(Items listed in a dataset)
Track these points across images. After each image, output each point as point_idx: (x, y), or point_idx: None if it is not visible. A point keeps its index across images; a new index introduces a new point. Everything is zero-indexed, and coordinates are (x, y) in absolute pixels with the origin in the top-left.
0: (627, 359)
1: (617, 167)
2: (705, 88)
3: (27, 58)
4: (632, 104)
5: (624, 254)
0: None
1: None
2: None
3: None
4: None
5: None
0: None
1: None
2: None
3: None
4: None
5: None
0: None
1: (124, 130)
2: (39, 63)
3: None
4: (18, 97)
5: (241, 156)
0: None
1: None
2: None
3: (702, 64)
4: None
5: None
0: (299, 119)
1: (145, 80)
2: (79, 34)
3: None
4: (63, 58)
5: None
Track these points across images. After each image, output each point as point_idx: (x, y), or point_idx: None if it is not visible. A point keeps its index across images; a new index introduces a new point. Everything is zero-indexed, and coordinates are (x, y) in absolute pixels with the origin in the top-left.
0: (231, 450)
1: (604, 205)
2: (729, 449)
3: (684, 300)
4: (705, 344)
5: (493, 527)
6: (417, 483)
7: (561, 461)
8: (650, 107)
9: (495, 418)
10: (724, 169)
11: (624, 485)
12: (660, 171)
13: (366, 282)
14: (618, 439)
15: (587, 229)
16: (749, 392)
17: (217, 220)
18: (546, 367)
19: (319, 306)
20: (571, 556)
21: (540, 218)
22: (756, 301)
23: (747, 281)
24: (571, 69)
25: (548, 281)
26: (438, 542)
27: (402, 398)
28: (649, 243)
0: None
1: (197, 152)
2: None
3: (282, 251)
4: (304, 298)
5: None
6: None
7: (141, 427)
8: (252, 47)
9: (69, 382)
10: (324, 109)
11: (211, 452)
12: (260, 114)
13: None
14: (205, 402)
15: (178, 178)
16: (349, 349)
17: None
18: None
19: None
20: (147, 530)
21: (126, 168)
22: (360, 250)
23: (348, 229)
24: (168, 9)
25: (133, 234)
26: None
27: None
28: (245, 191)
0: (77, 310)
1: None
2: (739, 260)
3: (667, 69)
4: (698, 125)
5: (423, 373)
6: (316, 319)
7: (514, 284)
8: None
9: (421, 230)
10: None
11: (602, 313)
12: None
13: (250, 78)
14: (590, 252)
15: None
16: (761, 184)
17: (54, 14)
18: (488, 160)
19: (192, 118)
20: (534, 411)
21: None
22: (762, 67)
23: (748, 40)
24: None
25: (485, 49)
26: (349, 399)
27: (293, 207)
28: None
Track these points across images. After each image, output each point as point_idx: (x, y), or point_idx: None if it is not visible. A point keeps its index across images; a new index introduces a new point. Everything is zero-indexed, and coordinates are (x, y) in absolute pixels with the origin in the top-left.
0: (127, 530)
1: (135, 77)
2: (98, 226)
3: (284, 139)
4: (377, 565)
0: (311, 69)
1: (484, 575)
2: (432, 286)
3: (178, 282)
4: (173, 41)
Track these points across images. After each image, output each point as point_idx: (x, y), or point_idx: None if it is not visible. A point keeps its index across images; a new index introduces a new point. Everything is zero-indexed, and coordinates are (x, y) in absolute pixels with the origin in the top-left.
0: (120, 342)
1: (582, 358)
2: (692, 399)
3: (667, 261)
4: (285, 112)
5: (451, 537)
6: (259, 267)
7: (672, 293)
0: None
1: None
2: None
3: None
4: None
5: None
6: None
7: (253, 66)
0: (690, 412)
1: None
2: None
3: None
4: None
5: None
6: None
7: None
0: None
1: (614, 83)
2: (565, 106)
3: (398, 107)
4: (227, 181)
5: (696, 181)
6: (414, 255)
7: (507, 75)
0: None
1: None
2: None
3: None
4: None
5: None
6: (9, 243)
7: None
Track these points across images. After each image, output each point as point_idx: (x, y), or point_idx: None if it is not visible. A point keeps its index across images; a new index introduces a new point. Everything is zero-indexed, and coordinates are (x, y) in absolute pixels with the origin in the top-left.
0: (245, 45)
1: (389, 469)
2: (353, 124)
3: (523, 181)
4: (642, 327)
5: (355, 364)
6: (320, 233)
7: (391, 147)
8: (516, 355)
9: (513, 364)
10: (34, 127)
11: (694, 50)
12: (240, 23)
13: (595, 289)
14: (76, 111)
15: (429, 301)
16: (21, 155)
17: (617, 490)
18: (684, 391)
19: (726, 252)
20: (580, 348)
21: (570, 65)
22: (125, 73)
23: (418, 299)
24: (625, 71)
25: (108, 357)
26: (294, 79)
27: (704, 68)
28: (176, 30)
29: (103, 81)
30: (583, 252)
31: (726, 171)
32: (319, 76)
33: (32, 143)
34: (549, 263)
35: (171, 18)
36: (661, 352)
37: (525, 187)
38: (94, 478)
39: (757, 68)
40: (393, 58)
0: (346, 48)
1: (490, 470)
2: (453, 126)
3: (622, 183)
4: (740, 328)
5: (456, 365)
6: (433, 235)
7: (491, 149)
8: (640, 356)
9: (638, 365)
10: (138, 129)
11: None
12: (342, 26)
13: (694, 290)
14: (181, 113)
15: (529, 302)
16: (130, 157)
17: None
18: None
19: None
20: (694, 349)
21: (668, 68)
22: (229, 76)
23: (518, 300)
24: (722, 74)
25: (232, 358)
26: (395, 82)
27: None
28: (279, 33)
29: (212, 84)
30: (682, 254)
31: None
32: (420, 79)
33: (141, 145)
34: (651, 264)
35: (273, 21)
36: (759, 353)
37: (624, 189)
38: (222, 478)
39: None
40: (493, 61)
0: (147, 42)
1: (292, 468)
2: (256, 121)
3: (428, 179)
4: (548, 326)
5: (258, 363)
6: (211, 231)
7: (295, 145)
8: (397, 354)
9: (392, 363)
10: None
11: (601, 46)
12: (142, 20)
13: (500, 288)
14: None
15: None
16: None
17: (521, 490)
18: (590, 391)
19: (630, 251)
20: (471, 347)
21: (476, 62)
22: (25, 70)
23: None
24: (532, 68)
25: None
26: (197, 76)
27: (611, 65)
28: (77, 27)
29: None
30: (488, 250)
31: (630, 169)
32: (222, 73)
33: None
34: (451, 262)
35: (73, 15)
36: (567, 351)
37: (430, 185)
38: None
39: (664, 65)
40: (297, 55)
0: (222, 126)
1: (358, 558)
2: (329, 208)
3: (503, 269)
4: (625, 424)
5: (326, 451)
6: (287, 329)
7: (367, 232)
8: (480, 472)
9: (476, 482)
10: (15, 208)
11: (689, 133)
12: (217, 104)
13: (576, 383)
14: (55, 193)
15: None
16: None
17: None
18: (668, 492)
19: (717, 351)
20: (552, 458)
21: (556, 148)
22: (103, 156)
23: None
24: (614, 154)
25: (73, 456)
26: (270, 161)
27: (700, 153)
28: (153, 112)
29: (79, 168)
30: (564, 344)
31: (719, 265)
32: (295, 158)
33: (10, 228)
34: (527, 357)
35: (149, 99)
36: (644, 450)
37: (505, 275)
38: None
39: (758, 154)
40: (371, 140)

▶ **What is expected**: Edit the rows starting at the first one and ending at the one containing "1: (145, 80)", replacing "top-left" with "upper-left" and leaving everything else as it stands.

▶ **Response to the task**:
Track these points across images. After each image, output each point as point_idx: (x, y), or point_idx: None if it is not visible. A point keeps its index across images; a new index introduces a new point. Everything is zero-indexed, and coordinates are (x, y) in absolute pixels with the origin in the upper-left.
0: (627, 359)
1: (617, 167)
2: (705, 88)
3: (27, 58)
4: (632, 104)
5: (624, 254)
0: None
1: None
2: None
3: None
4: None
5: None
0: None
1: None
2: None
3: None
4: None
5: None
0: None
1: (124, 130)
2: (39, 63)
3: None
4: (18, 97)
5: (241, 156)
0: None
1: None
2: None
3: (702, 64)
4: None
5: None
0: (299, 119)
1: (145, 80)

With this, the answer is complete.